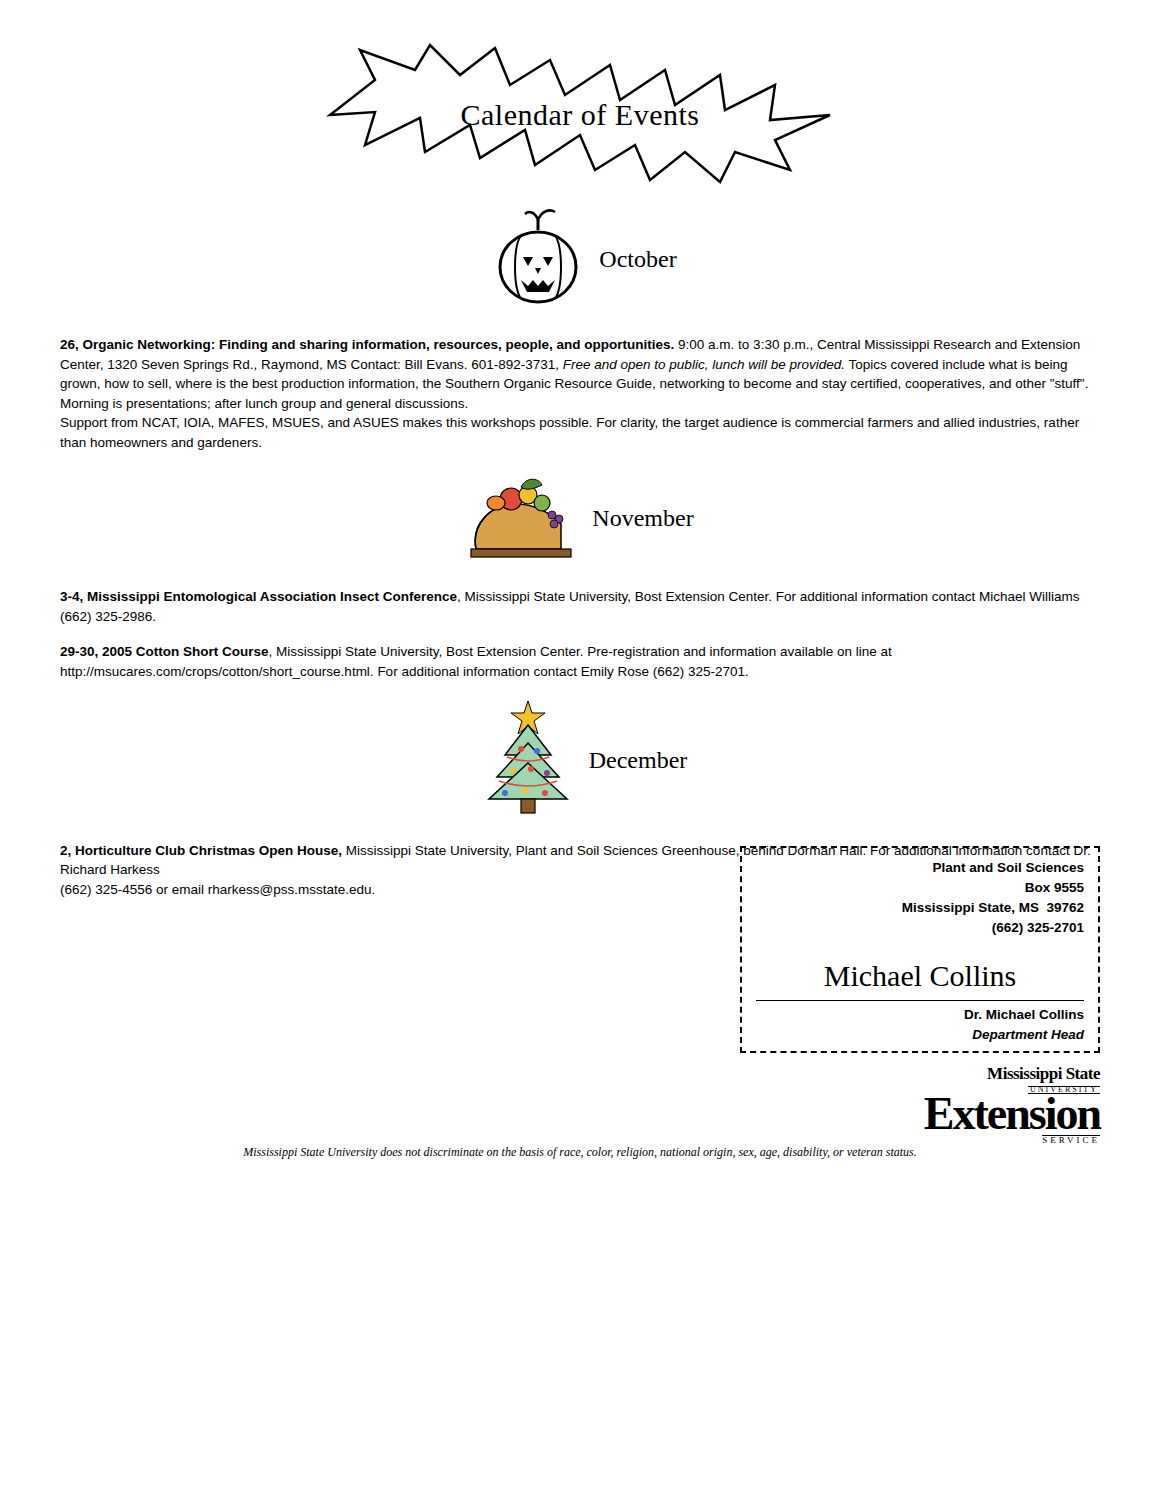Calendar of Events
October
26, Organic Networking: Finding and sharing information, resources, people, and opportunities. 9:00 a.m. to 3:30 p.m., Central Mississippi Research and Extension Center, 1320 Seven Springs Rd., Raymond, MS Contact: Bill Evans. 601-892-3731, Free and open to public, lunch will be provided. Topics covered include what is being grown, how to sell, where is the best production information, the Southern Organic Resource Guide, networking to become and stay certified, cooperatives, and other "stuff". Morning is presentations; after lunch group and general discussions.
Support from NCAT, IOIA, MAFES, MSUES, and ASUES makes this workshops possible. For clarity, the target audience is commercial farmers and allied industries, rather than homeowners and gardeners.
November
3-4, Mississippi Entomological Association Insect Conference, Mississippi State University, Bost Extension Center. For additional information contact Michael Williams (662) 325-2986.
29-30, 2005 Cotton Short Course, Mississippi State University, Bost Extension Center. Pre-registration and information available on line at http://msucares.com/crops/cotton/short_course.html. For additional information contact Emily Rose (662) 325-2701.
December
2, Horticulture Club Christmas Open House, Mississippi State University, Plant and Soil Sciences Greenhouse, behind Dorman Hall. For additional information contact Dr. Richard Harkess
(662) 325-4556 or email rharkess@pss.msstate.edu.
Plant and Soil Sciences
Box 9555
Mississippi State, MS 39762
(662) 325-2701
Michael Collins
Dr. Michael Collins
Department Head
Mississippi State
UNIVERSITY
Extension
SERVICE
Mississippi State University does not discriminate on the basis of race, color, religion, national origin, sex, age, disability, or veteran status.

Task statement:
Report how many lines in the material above include "Mississippi", and give no other words.

Answer for the task:
7